I'm never good enough...

I feel this way. It hurts alot. In my life I have had so many people come in and out of my life...nobody seems to wanna stick around. I have stuck by my friend for 2 years while she had not left the house. I would travel the 45 minutes from my apartment to her house and sit with her all day long just because she didn't want to be alone but she had anxiety so bad that she couldn't go past her driveway. Now, she is starting to leave the house not very far but she goes places. And now that she does...I have kinda been put on the back burner. I feel like I was just a nice place holder until she could start getting out then she can hang with the other people that wouldn't stick by her or who weren't there. It used to be all like oh Brittany you wanna come hang out? Now its well me and so and so are hanging out but you can come if you want...Yea I feel like I fit in real well with your skank ass friend. Thanks. And cause I have a 4 month old child that I don't want outside in the damn hot ass sun while I tan she doesn't seem to wanna hang out either. She says I stay in the house to much... well I love being in my home. I am not a fan of the outdoors especially when it comes to my 4 month old daughter sweating and crying the whole time wanting to go inside. I can't just beat my child half to death when she cries. She has every reason to cry...she is hot and wants to go inside. Out side she can get ate up with bugs and everything. I'm sorry I sound like a whiner but gosh I just needed to vent. I'm tired of having friends for a while then they find something better and out I go. I think I am a good friend. I am loyal and I love all my friends. They know they can come talk to me about anything. But, here I am might as well be friendless...The only person who shows any interest in being my friend anymore is Jessica...and she is a million miles away. I guess I'm just destined to be alone. This is ridiculous I need to shut up...I'm just so tired its 3:30 in the morning and I need to go to sleep but I am up stressing to the max about nothing obviously.

I'm just stupid.
Brittany<3

2 comments:

Courtney said...

Oh hun do i know how this feels!

I over the years have always been the one to support everyone. To be the leaning post when everyone else in down and then kicked over like a stick on the ground when not needed anymore.

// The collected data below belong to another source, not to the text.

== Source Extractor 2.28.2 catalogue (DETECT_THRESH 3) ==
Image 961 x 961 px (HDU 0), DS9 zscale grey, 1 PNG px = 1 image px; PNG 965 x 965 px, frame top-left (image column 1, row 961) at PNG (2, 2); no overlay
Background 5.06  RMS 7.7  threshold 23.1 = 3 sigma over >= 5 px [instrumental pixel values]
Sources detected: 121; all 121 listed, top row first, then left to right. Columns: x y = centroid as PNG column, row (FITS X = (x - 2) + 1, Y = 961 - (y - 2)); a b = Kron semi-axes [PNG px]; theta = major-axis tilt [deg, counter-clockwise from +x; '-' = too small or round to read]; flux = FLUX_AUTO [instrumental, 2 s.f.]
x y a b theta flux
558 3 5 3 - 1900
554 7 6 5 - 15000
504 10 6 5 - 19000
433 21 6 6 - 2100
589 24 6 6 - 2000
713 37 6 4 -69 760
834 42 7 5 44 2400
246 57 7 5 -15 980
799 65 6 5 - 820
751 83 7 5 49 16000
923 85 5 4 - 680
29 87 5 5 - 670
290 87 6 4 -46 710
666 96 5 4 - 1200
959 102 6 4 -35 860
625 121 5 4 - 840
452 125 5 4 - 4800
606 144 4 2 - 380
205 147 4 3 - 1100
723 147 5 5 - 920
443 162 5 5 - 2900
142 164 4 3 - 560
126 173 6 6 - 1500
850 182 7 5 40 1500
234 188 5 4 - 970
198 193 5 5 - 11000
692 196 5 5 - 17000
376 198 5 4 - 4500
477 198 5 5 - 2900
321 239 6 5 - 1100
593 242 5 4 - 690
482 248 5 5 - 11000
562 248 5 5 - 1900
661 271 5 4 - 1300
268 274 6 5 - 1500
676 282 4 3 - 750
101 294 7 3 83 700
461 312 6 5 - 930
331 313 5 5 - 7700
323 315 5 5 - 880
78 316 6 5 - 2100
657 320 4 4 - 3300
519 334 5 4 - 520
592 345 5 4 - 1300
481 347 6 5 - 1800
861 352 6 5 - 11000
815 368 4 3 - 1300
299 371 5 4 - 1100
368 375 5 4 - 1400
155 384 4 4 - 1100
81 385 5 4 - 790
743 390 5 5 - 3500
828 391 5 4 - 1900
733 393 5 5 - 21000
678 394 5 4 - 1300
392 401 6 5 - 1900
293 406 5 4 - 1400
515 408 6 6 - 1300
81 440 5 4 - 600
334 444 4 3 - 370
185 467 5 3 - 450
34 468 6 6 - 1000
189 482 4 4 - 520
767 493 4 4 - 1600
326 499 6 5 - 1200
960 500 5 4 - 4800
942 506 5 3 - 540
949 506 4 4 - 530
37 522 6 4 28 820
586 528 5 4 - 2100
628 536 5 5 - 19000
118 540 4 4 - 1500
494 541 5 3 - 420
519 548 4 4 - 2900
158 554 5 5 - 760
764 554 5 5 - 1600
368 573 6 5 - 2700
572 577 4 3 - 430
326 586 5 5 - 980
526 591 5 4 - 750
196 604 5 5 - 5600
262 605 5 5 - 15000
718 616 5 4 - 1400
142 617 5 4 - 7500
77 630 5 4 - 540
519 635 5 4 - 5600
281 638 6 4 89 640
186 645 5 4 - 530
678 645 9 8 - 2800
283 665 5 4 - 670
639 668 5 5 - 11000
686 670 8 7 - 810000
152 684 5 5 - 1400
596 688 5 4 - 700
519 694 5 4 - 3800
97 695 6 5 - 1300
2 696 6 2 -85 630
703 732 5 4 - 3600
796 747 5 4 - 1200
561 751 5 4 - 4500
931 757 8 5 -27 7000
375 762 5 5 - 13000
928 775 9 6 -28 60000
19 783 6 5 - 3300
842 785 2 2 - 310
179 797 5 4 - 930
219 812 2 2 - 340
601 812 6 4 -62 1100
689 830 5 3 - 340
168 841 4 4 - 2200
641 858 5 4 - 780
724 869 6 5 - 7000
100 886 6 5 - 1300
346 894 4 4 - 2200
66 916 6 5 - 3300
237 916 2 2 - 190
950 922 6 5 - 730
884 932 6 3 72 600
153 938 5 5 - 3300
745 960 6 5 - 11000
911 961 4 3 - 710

Life's lessons are sometimes hard ones to learn and deal with. I have one best friend who is more like a sister now. We have been friends for 8 years now and without each other we joke that we have no one. It is partially a joke but we both know that truly we are our only friends. Niether of us go out and try to make new friends because most people our age have no clue what responsibility is or what we deal with being mommies on a daily basis.

I hope you can find peace within yourself and only cling to the ones who return the favor for you.

As always i wish i was closer! I would love hanging out with you all day!

Anonymous said...

You know I would so be over to give you a hug if I could!!! I know the whole story, I'm sorries!

That being said, you really SHOULD let kaci be outside atleast 30 minutes a day so that she gets enough vit d and does not develop rickets.

Maybe try getting out and finding some hobbies - a mommy play group or church or something you so can meet people and have some adult interaction.